_EXTRACT TO READ_.

▶

October 1, 2015
Peeple: A Clear-Cut Case for When Developers Should Say "No"Two things happening simultaneously this morning: firstly, I'm trying to get into Python, but strapped for time at the moment, so getting up an hour earlier to go through tutorials. And keeping one eye on this whole Peeple debacle that's exploded on to Twitter.
Putting Python aside - except to say, expect to see some popping up on the blog soon, so the Python gurus among you can have a good laugh - I'm genuinely gobsmacked that two actual human beings dreamed up the idea for Peeple, and that other human beings gave them actual real money to make it happen.
If you haven't heard already, Peeple is arguably either the dumbest, the cruellest or the most cynical start-up idea in Web history. It allows people to rate other people, and leave reviews about them, like they were restaurants or hotels.
Apparently, if you have someone's cell phone number, you can create a profile for them, and there's no way for that person to opt out yet. It's got "dystopia" written all over it.
But what concerns me even more than the fact that human beings came up with the idea, and human beings funded its execution, is that human beings wrote the code that makes it work.

◀

_ENTRIES PROVIDED_.
▶

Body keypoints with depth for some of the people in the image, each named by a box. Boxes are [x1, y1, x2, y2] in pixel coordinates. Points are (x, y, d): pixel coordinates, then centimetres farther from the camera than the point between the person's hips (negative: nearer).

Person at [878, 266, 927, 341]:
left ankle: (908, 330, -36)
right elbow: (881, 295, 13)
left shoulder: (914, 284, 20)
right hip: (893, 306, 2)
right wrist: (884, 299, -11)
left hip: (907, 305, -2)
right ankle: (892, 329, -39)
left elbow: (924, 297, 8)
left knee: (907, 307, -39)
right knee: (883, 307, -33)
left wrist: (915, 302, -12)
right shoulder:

◀

_TASK INSTRUCTIONS_.
1. In the Peeple post, what does a person need in order to create a profile for someone else?
2. Carry the Peeple post forward from its last sentence.
The data has nothing to do with the Peeple post.

_EXERCISE RESPONSES_.
1. That person's cell phone number.

2.
This, to me, has to be one of those situations where developers should just say "no". No, I am not going to create software that turns people into reviewable, rate-able products. Teh Internets are bad enough without bringing such a blindingly obviously abuse-able system into being.
Given the backlash, and the extremely strong and almost universal revulsion that's being expressed on social and in traditional media this morning, one can only hope that purveyors of apps like Apple, Google and Microsoft see sense (or at least see a PR nightmare looming) and refuse to allow Peeple to distribute their app through the official channels. It's so utterly toxic, with such massive potential to cause harm to vulnerable people, that it truly beggars belief that it even exists at all in any shippable form.
And it really, really bugs me that software developers enabled this insanity. They should be thoroughly ashamed of themselves. I'll wager it won't be going on their CVs.